Potawatomi Zoological Society official in Botswana.
By JASON JACOBS
Stories from Southbendtribune.com
February 27, 2005
OKAVANGO DELTA, Botswana — I crept through the tall grass. Horseflies buzzed all around me. I swatted at them quietly. I had to be careful not to make too much noise so as not to scare away the pair of giraffes 50 feet from me.
But then they saw me.
At first, the two just looked at me curiously. After a few minutes, they went back to their feeding. The only sound was that of a rustling bush as one of the giraffes launched on green branches.
I had to be careful to constantly check behind me. When in Africa, you never know what might be hiding in the brush, waiting to pounce and make dinner of you.
Watching these giraffes from the ground, without any barriers between us, made me even more determined to bring the towering animals to the people of Michiana.
As a development director for the Potawatomi Zoological Society, I had come to the southern African country of Botswana to do research for the zoo’s new African exhibit. The display, which could be a reality within five years, would feature giraffes, an animal zoo visitors have requested for years.
Skyscrapers of the delta
Observing giraffes in the wild could be described as a surreal experience. They easily reach heights of 15 to 17 feet.
It was amazing to watch groups of giraffes make their way to a water hole. The herd would contain maybe 20 members but would be spread out over miles and miles of open land. They looked liked skyscrapers on the barren plain.
It was even more impressive to see a giraffe in a forest, though it was tricky. Their spots help them blend in almost perfectly.
Giraffes have excellent eyesight, which they can use to spot predators. I think the shorter animals of the veldt know this because I often saw gazelle, antelope or zebra associating with the giraffe, as though knowing that the giraffe can see predators approaching from over a mile away.
Home to the hoofed
The continent of Africa is home to more hoofed animals than any place in the world. The large population supports the continent’s many predators such as lion, hyena and wild dog.
The hoofed animals of Africa can be divided into two categories: odd-toed and even-toed.
Odd-toed animals are called perissodactyls and include the zebra and rhinoceros.
Even-toed animals are called artiodactyls and include the giraffe, warthog, hippopotamus, antelope, gazelle and buffalo.

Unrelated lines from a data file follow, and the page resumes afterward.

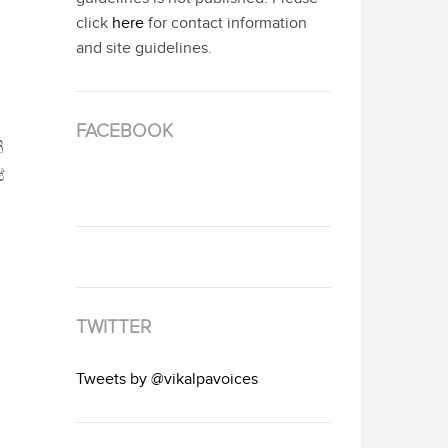
click
here
for contact information
and site guidelines.
FACEBOOK
ි
ේ
TWITTER
Tweets by @vikalpavoices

Until I went to Africa, I did not realize the sheer number of these animals that live on the plains. Within a few miles, I saw hundreds of impala, waterbuck, wildebeest and smaller groups of zebra and giraffe.
Zebras were an impressive but rare sight. During my time in Botswana, I saw several solitary males but only one herd.
The stripes of a zebra are as individual as a human’s fingerprints. Scientists have debated for years over the function of stripes. Perhaps the black and white serve to thermo-regulate the body, or maybe the stripes disorient predators. Whatever the reason for the stripes, zebras are beautiful.
Hoofed and horned
Hoofed animals have a variety of horns, not to be confused with antlers.
Deer are the only animals that have antlers. Antlers are branched and are shed and re-grown each year. Horns are permanent. If an animal such as an antelope loses a horn during a fight, it will never grow back.
I saw more impala in Africa than any other hoofed animal.
As my bush flight was about to touch down in the Okavango Delta, a group of impala bounded across the air strip and made us miss our landing. We had to circle around again and wait for them to clear the dirt runway. I was amused to have my arrival delayed by exotic African wildlife.
My excitement for the impala, though, dulled after seeing thousands of them. I renamed them “mopala” after seeing more and more of them.
There were literally hours on end where the only animal I would see was impala. They were everywhere living among giraffes, baboons, elephants, monkeys and just about any other animal (except for predators).
The waterbuck, as its name suggests, is never far from water. It has a characteristic white circle or “bull’s-eye” on its rump.
Another water-loving antelope there is the red lechwe. This species lives in swamps and marshes. I often noticed it wading into the water holes to feed on waterlogged grasses. They have adapted elongated hooves, which keep them from sinking down in the muddy water.
Meanwhile, the massive eland is the world’s largest antelope, reaching weights of more than 2,000 pounds.
On the other end of the antelope spectrum is the tiny steenbok, which barely weighs 30 pounds.
One of the most interesting and prehistoric characters on the veldt is a bird called the ground hornbill. These hornbills have a hollow casque over their bill, which gives them their name.
Although capable of flight, I watched the birds hop and run around the bush where they would search out their prey of small mammals, snakes, lizards, and insects.
The ground hornbill is a species we plan to add to the zoo’s collection when we build an African veldt.
Dream of an exhibit
The quintessential picture of Africa is a giraffe, zebras, antelope, and gaggles of birds such as ostrich and crane peacefully coming down to the water hole to drink their fill.
This is the Africa we envision and want to bring to the Potawatomi Zoo.
Our exhibit would feature a viewing platform where zoo guests would actually feed and interact with the giraffes.